From Revolution to Revolution

George D. Herron

(American clergyman and college professor, born 1862; resigned to become an active Socialist)

WE have talked much of the brotherhood to come; but brotherhood has always been the fact of our life, long before it became a modern and insipid sentiment. Only we have been brothers in slavery and torment, brothers in ignorance and its perdition, brothers in disease and war and want, brothers in prostitution and hypocrisy. What happens to one of us sooner or later happens to all; we have always been unescapably involved in a common destiny. We are brothers in the soil from which we spring; brothers in earthquakes, floods and famines; brothers in la grippe, cholera, smallpox and priestcraft. It is to the interests of the whole of mankind to stamp out the disease that may be starting tonight in some wretched Siberian hamlet; to rescue the children of Egypt and India from the British cotton mills; to escape the craze and blight of some new superstition springing up in Africa or India or Boston. The tuberculosis of the East Side sweatshops is infecting the whole of the city of New York, and spreading therefrom to the Pacific and back across the Atlantic. The world constantly tends to the level of the downmost man in it; and that downmost man is the world’s real ruler, hugging it close to his bosom, dragging it down to his death. You do not think so, but it is true, and it ought to be true.
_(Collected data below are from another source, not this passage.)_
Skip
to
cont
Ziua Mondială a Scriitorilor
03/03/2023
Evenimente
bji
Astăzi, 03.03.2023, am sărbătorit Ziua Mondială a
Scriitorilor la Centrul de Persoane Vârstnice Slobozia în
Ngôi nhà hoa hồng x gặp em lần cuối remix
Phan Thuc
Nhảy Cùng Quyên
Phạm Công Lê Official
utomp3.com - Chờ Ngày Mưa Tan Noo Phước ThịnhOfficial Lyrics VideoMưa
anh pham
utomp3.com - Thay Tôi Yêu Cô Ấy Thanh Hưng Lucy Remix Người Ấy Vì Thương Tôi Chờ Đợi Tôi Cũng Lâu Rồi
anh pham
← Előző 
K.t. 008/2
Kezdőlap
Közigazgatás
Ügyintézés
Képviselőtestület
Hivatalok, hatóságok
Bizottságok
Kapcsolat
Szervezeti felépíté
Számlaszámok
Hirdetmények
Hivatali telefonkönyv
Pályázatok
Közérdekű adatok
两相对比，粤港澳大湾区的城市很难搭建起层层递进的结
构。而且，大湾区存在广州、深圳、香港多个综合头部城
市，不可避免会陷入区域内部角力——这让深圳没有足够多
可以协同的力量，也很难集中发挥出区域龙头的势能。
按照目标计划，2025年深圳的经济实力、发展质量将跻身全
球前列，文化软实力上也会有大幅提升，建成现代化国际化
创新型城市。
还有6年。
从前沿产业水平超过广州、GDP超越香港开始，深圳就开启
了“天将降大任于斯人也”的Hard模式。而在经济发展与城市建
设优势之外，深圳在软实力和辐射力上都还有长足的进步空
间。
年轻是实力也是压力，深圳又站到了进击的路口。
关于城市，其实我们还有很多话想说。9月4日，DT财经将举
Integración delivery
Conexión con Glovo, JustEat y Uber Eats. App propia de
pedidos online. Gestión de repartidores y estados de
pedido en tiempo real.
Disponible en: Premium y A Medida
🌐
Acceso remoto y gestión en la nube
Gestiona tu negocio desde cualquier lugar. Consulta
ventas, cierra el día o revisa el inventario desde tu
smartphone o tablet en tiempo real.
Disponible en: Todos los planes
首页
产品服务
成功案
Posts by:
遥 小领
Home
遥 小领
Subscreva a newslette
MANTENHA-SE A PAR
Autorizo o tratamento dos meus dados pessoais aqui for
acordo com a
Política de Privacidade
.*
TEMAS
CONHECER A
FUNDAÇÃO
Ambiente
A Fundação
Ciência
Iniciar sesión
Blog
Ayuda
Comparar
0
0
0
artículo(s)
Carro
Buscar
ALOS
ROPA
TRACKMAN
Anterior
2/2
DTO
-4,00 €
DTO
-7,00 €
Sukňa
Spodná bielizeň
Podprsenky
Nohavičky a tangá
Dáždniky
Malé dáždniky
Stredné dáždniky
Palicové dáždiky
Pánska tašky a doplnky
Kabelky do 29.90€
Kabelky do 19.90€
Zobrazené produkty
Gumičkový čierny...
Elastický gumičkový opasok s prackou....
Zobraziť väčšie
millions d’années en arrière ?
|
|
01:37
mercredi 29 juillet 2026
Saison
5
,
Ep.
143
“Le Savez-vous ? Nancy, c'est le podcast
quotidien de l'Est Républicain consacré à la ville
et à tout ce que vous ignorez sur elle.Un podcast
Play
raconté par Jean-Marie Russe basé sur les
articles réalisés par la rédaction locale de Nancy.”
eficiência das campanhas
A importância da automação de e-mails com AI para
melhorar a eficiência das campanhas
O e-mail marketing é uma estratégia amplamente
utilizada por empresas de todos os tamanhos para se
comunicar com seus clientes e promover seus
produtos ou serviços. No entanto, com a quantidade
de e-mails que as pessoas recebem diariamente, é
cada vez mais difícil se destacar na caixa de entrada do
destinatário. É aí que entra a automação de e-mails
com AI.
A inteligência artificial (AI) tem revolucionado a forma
For if there were some way by which some of us could get free apart from others, if there were some way by which some of us could have heaven while others had hell, if there were some way by which part of the world could escape some form of the blight and peril and misery of disinherited labor, then would our world indeed be lost and damned; but since men have never been able to separate themselves from one another’s woes and wrongs, since history is fairly stricken with the lesson that we cannot escape brotherhood of some kind, since the whole of life is teaching us that we are hourly choosing between brotherhood in suffering and brotherhood in good, it remains for us to choose the brotherhood of a co-operative world, with all its fruits thereof—the fruits of love and liberty.